Exercices:
- A) Imprimez un passage de l'extrait du débat en commençant par « Le président. S'il » et en allant jusqu'à « ça suffit ! ».
- B) Dans l'extrait du débat, condensez sous forme de liste l'intervention de M. Marc Falquet qui débute par « On ne parle pas d'une diminution de prestations de 30% », sans en perdre les faits essentiels.

Extrait proposé:
********
M. Marc Falquet. Je suis désolé, mais dans la vie, chacun peut avoir un petit revenu; s'il reçoit l'aide sociale et n'est pas à l'assurance-invalidité, il peut se débrouiller. Dans les pays africains, le plus invalide réussit à gagner sa vie et à ramasser quelques sous. Je ne suis pas d'accord de dire qu'une diminution de 1,6%, c'est s'attaquer aux pauvres, ce n'est pas du tout vrai. Le fait de dire qu'ils sont privilégiés, je m'excuse mais, d'une certaine manière, c'est vrai. Ceux qui ont voyagé savent que... (Commentaires de Mme Salika Wenger.)
Le président. Madame Wenger, s'il vous plaît !
M. Marc Falquet. ...dans le monde entier, la plupart des gens ne reçoivent rien, aucune aide sociale; ils se débrouillent malgré tout et sont même plus heureux que chez nous. (Protestations.) En général ils sont plus souriants, plus accueillants et font preuve de plus de solidarité ! (Protestations. Vifs commentaires de Mme Salika Wenger.)
Le président. S'il vous plaît !
M. Marc Falquet. La solidarité dont vous parlez, ce serait bien que vous la mettiez en pratique ! (Chahut. Le président agite la cloche.)
Le président. Madame Wenger, ça suffit !
M. Marc Falquet. On ne parle pas d'une diminution de prestations de 30%. Dans la vraie vie, quelqu'un qui perd son emploi perd directement 30% de ses revenus... (Commentaires.) ...et il ne va pas venir pleurer, il se débrouille, il se retrouve au chômage, parfois après à l'aide sociale et, s'il peut, il revient et refait surface. (Remarque.) Il faut arrêter un peu ! Mais je suis d'accord également de s'attaquer aux autres si vous avez des propositions. Vous avez l'air solidaires, vous pouvez proposer une contribution de solidarité qui ira dans les caisses de l'Etat pour favoriser les plus démunis ! Je n'ai pas encore entendu ces propositions, c'est toujours chez les autres qu'il faut prendre l'argent et jamais chez ceux qui proposent ces solutions. (Applaudissements.)
M. Pierre Weiss (PLR). Mesdames et Messieurs les députés, je crois que M. Falquet est allé dans la bonne direction. (Protestations.) D'ailleurs, la preuve, c'est la réaction hors de propos de Mme Wenger, qui a pu s'exprimer comme elle le voulait.
Mme Salika Wenger. Absolument !
********
Images avec points clés de pose:
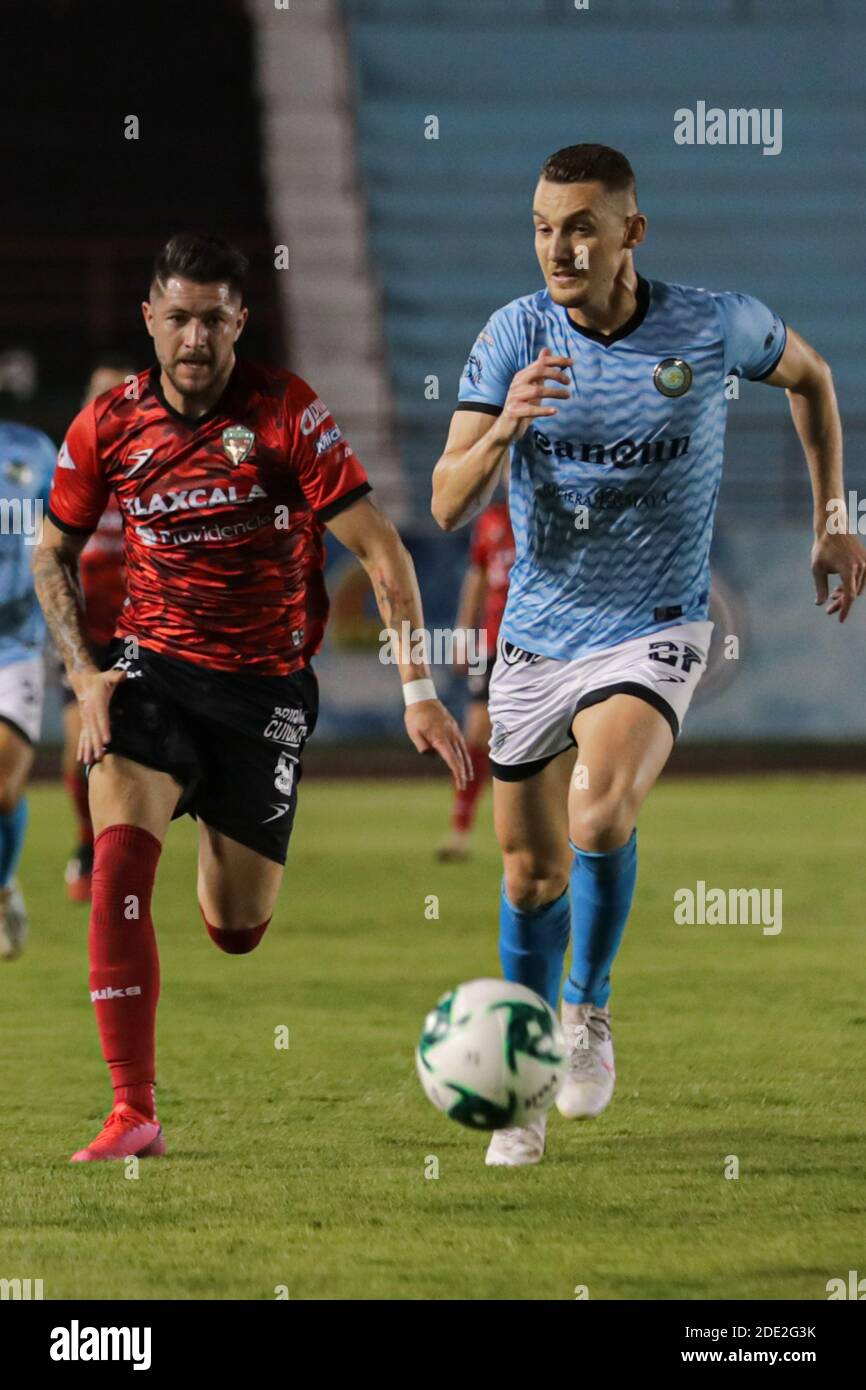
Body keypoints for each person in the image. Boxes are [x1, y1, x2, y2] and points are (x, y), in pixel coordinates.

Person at [432, 143, 866, 1166]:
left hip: (656, 623)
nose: (557, 247)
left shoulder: (708, 324)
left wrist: (832, 514)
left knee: (597, 806)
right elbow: (448, 500)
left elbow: (810, 376)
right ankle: (521, 1085)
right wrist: (502, 430)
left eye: (580, 225)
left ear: (631, 230)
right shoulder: (513, 337)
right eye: (542, 226)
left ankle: (585, 1009)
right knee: (529, 874)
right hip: (537, 638)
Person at [35, 232, 470, 1161]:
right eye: (179, 317)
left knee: (237, 930)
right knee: (118, 870)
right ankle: (133, 1111)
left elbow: (382, 550)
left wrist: (419, 692)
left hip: (264, 693)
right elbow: (50, 552)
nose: (195, 337)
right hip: (150, 673)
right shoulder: (107, 425)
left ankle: (214, 827)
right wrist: (86, 673)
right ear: (150, 318)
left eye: (214, 319)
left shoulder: (284, 413)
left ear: (241, 321)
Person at [61, 357, 135, 902]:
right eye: (98, 396)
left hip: (142, 634)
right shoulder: (69, 472)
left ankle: (119, 859)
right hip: (84, 636)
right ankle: (88, 845)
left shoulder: (154, 468)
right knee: (76, 751)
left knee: (126, 758)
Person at [0, 418, 56, 958]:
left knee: (2, 788)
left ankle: (3, 886)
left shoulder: (32, 449)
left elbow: (62, 537)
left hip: (14, 644)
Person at [437, 495, 514, 862]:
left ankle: (559, 831)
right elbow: (478, 575)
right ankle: (459, 828)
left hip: (543, 645)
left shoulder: (554, 512)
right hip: (493, 644)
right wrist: (463, 634)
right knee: (476, 735)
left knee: (554, 740)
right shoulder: (491, 521)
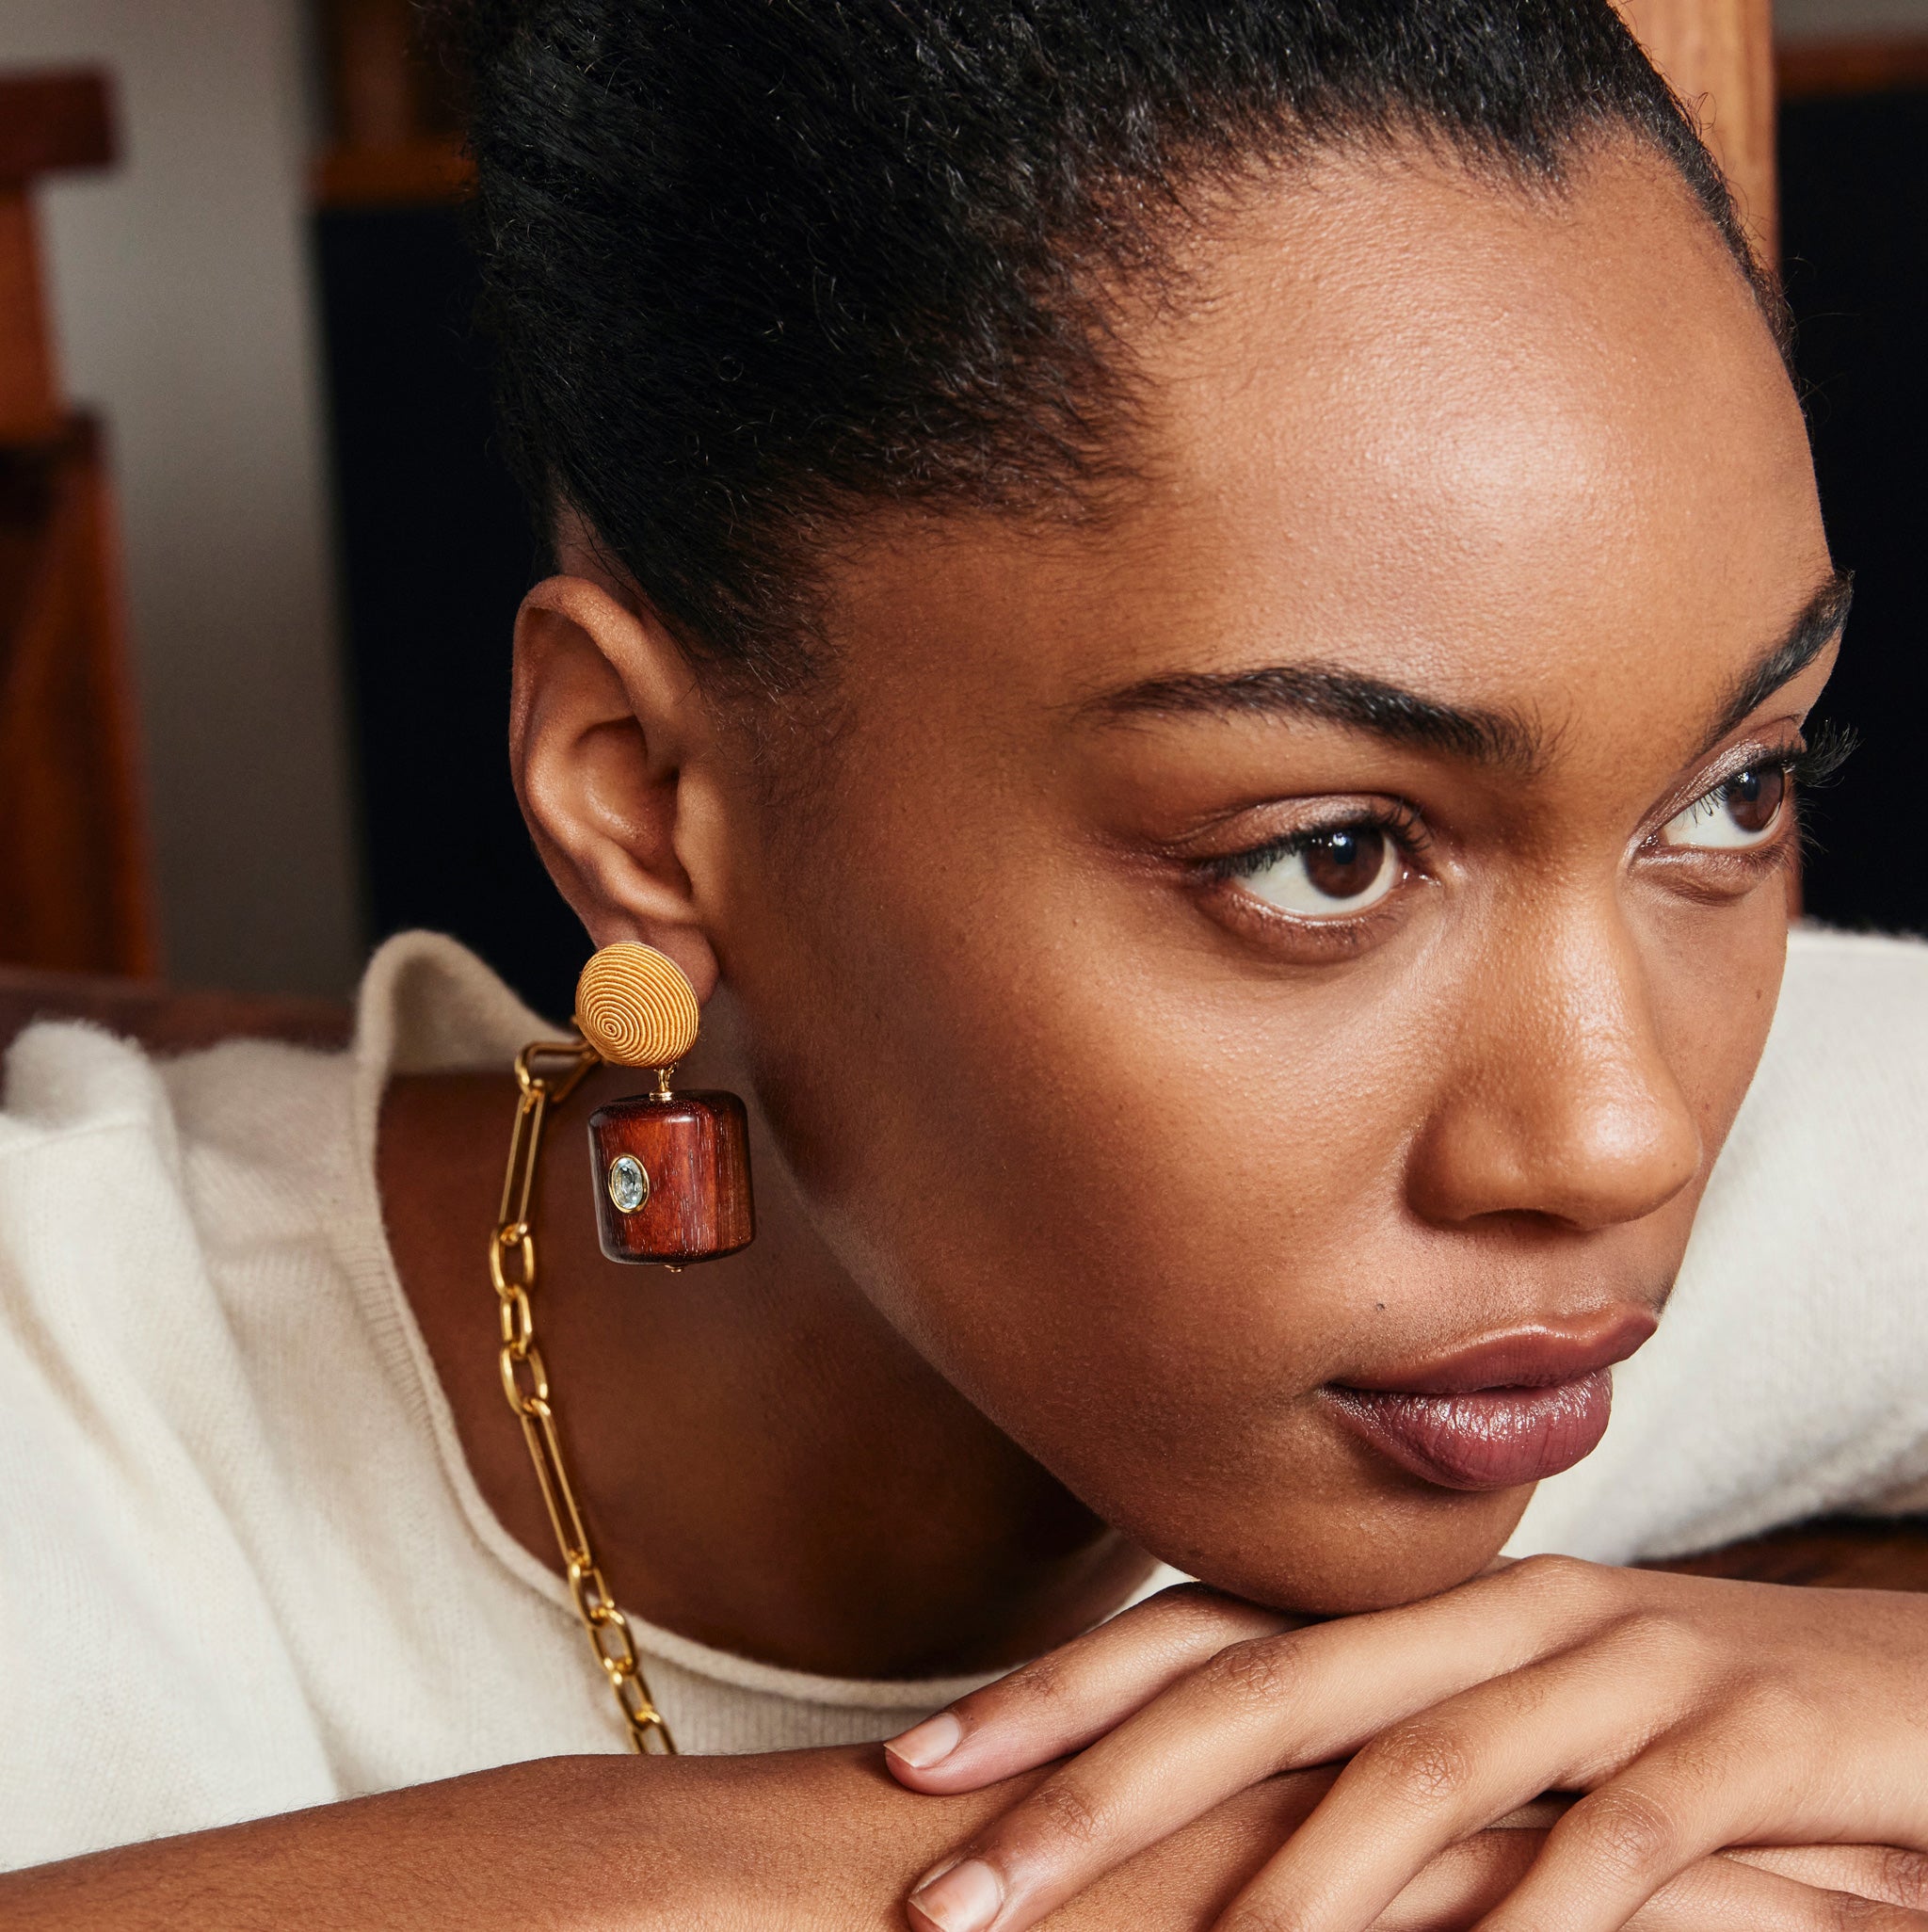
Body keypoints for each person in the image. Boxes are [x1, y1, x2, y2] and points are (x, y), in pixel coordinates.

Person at [3, 1, 1927, 1925]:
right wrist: (857, 1874)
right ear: (646, 798)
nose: (1618, 1141)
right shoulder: (85, 1415)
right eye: (1326, 858)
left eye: (1732, 795)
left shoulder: (1604, 1259)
********
Réponses dans l'ordre:
- A)
Le président. S'il vous plaît !
M. Marc Falquet. La solidarité dont vous parlez, ce serait bien que vous la mettiez en pratique ! (Chahut. Le président agite la cloche.)
Le président. Madame Wenger, ça suffit !

- B)
- Il ne s'agit pas d'une diminution de prestations de 30 %.
- Dans la vraie vie, une personne qui perd son emploi perd directement 30 % de ses revenus. Elle ne vient pas pleurer et se débrouille. Elle passe par le chômage, parfois par l'aide sociale, puis refait surface si elle le peut.
- M. Falquet est aussi d'accord de s'attaquer aux autres si on lui fait des propositions.
- Ceux qui se disent solidaires peuvent proposer une contribution de solidarité versée aux caisses de l'État en faveur des plus démunis.
- Il n'a pas encore entendu de telles propositions. Selon lui, c'est toujours chez les autres qu'on veut prendre l'argent, jamais chez ceux qui proposent ces solutions.